Le cyclotron Arronax fête ses 10 ans

Publié le 15.03.2019

Le cyclotron Arronax installé non loin du CHU Nord et du centre régional de lutte contre le cancer René Gauducheau célèbre ses 10 années d’existence. Il participe à la création d’une filière radiopharmaceutique de niveau mondial qui s’installera sur le site herblinois.

Tous les lecteurs des romans de Jules Verne auront reconnu le nom du professeur Pierre Arronax, personnage de « Vingt mille lieues sous les mers ». En réalité, le nom du cyclotron Arronax signifie tout autre chose : "Accélérateur pour la recherche en radiochimie et oncologie à Nantes-Atlantique"

Installé à Saint-Herblain, Arronax est le cyclotron le plus puissant au monde. Mardi 12 mars, une cérémonie était organisée pour souffler ses dix bougies. Cet équipement de pointe est unique en Europe et constitue un fleuron de la recherche nantaise en médecine nucléaire et en radiochimie.
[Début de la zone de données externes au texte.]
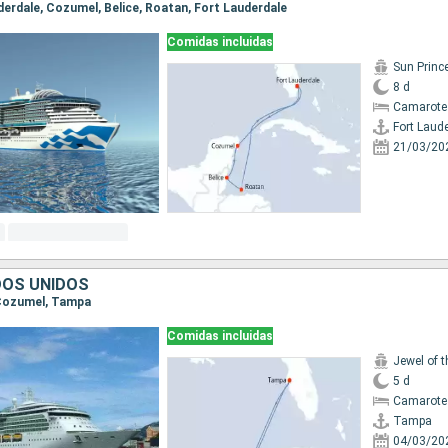
uderdale, Cozumel, Belice, Roatan, Fort Lauderdale
Comidas incluidas
Sun Princ
8 d
Camarote
Fort Laud
21/03/20
DOS UNIDOS
 Cozumel, Tampa
Comidas incluidas
Jewel of 
5 d
Camarote
Tampa
04/03/20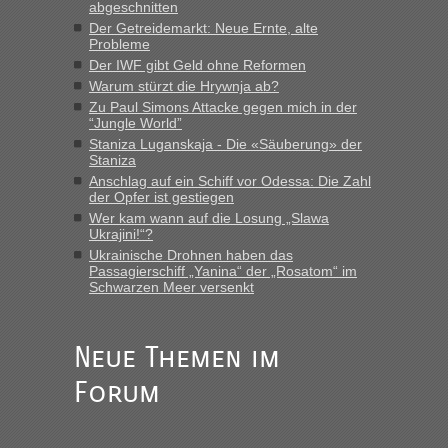
abgeschnitten
“
Der Getreidemarkt: Neue Ernte, alte
Probleme
MHG1023
in
Berichte und Reisetipps • Re: Mit dem Zug in
Der IWF gibt Geld ohne Reformen
die Ukraine
Warum stürzt die Hrywnja ab?
„Man sollte aber explizit dazu schreiben, daß es ein Zug von
Zu Paul Simons Attacke gegen mich in der
LeoExpress ist - und nur auf deren Webseite kann man die
“Jungle World”
Fahrkarten kaufen. Zumindest ist es die erste Umsteigefreie
Staniza Luganskaja - Die «Säuberung» der
Verbindung von Deutschland...“
Staniza
Anschlag auf ein Schiff vor Odessa: Die Zahl
der Opfer ist gestiegen
Eric
in
Recht, Visa und Dokumente • Re: Deklaration
gebrauchter Kleidung beim Zoll
Wer kam wann auf die Losung „Slawa
Ukrajini!“?
„Vielen Dank, mit einem Briefchen meiner Frau im Gepäck
Ukrainische Drohnen haben das
gab es keine Probleme“
Passagierschiff „Yanina“ der „Rosatom“ im
Schwarzen Meer versenkt
Anuleb
in
Recht, Visa und Dokumente • Re: Seit Anfang
des Jahres haben die Zollbeamten Verstöße im Wert von
fast 11 Milliarden aufgedeckt
Neue Themen im
„Am besten wäre natürlich, wenn die Frau mit dabei ist.
Forum
Alleinreisende Männer stehen schließlich immer unter
Verdacht.“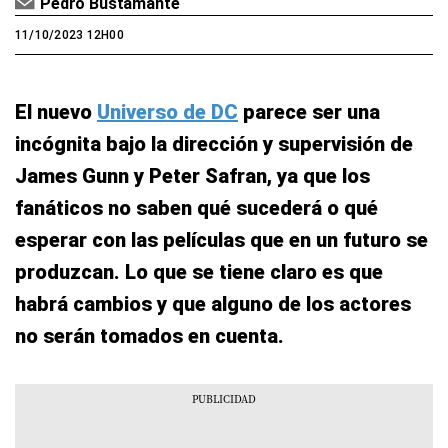
Pedro Bustamante
11/10/2023 12H00
El nuevo
Universo de DC
parece ser una
incógnita bajo la dirección y supervisión de
James Gunn y Peter Safran, ya que los
fanáticos no saben qué sucederá o qué
esperar con las películas que en un futuro se
produzcan. Lo que se tiene claro es que
habrá cambios y que alguno de los actores
no serán tomados en cuenta.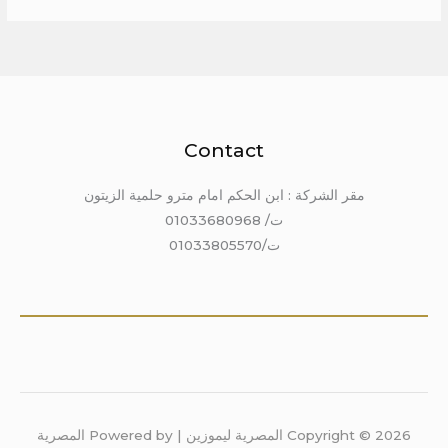
Contact
مقر الشركة : ابن الحكم امام مترو حلمية الزيتون
ت/ 01033680968
ت/01033805570
Copyright © 2026 المصرية ليموزين | Powered by المصرية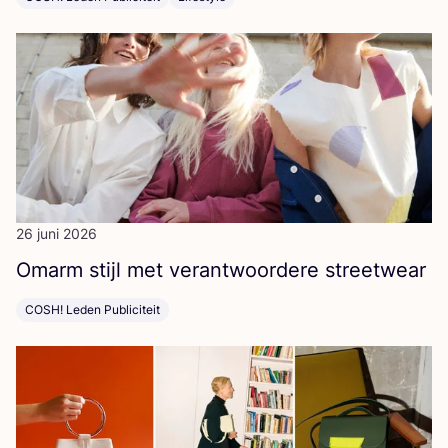
26 juni 2026
Omarm stijl met ver­ant­woor­de­re streetwear
COSH! Leden Publiciteit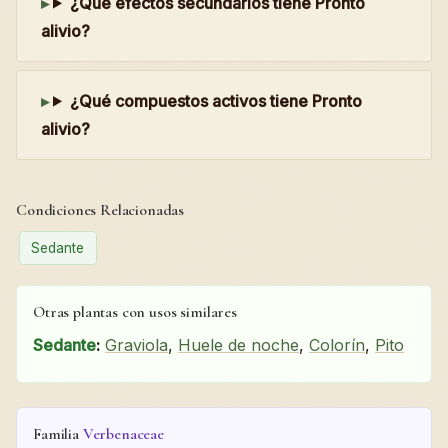
¿Qué efectos secundarios tiene Pronto
alivio?
¿Qué compuestos activos tiene Pronto
alivio?
Condiciones Relacionadas
Sedante
Otras plantas con usos similares
Sedante
:
Graviola
,
Huele de noche
,
Colorín
,
Pito
Familia
Verbenaceae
La définition du cyclotron s’impose pour comprendre de quoi on parle. Le cyclotron est un accélérateur de particules de haute énergie et de haute intensité. Outil de travail très performant et de haute technologie, il permet à des équipes de chercheurs d’Europe et du monde entier d’avancer dans leurs travaux en médecine nucléaire, en physique et en chimie.

Un projet scientifique ambitieux

Quand l’idée du projet a vu le jour dans la tête des chercheurs au début des années 2000, la création du cyclotron était loin d’être gagnée. Malgré les obstacles, les pionniers ont tenu bon. "Pour ce type de projet, il faut y aller par vagues et ne rien lâcher" a affirmé Olivier Laboux président du GIP Arronax et de l’Université de Nantes. En novembre 2008 le cyclotron était inauguré et mis en service en 2011 avec le concours de l’Etat, de la Région, des collectivités locales et des acteurs de la recherche et de l’enseignement supérieur.
Afin de l’exploiter, un groupement d’intérêt public nommé Arronax est créé dès 2007, réunissant l’État, la région, le CNRS, l’INSERM, l’Université de Nantes, l’Institut Mines Télécom Atlantique, le CHU de Nantes et l’Institut de cancérologie de l’Ouest. En 2019, 48 salariés permanents y travaillent. Les choix scientifiques sont soumis à l’avis d’un comité scientifique international.

Applications médicales et recherche

Depuis 2012, le groupement d’intérêt public (GIP) Arronax accompagne le développement d’applications médicales. Son travail est reconnu à l’échelle mondiale avec l’obtention des agréments de l’administration américaine et de l’Agence nationale de sécurité du médicament pour l’une de ses productions servant à l’imagerie cardiaque.

Depuis 2018, le GIP contribue activement à des essais cliniques de diagnostic et de thérapie des cancers en produisant des médicaments radiopharmaceutiques. 
Le site herblinois accueille de nombreux stagiaires et doctorants (26 en 10 ans dont 15 ont soutenu leur thèse) ainsi que des travaux pratiques (licences professionnelles et master).

Une filière à construire

En 2019 le GIP Arronax et ses partenaires travaillent pour bâtir un pôle scientifique de plus grande ampleur. Une extension de 10 000 m2 a été demandée par le GIP Arronax. L’amorce d’une filière radio-pharmaceutique est en cours d’étude avec l’arrivée sur le site herblinois d’un grand industriel du secteur de la pharmacie. L'enjeu pour Saint-Herblain est de conserver et de renforcer ce pôle scientifique et médical de premier plan alors que le CHU Nord est appelé à déménager sur l'île de Nantes à l'horizon 2026. L'ICO René-Gauducheau restant quant à lui à Saint-Herblain.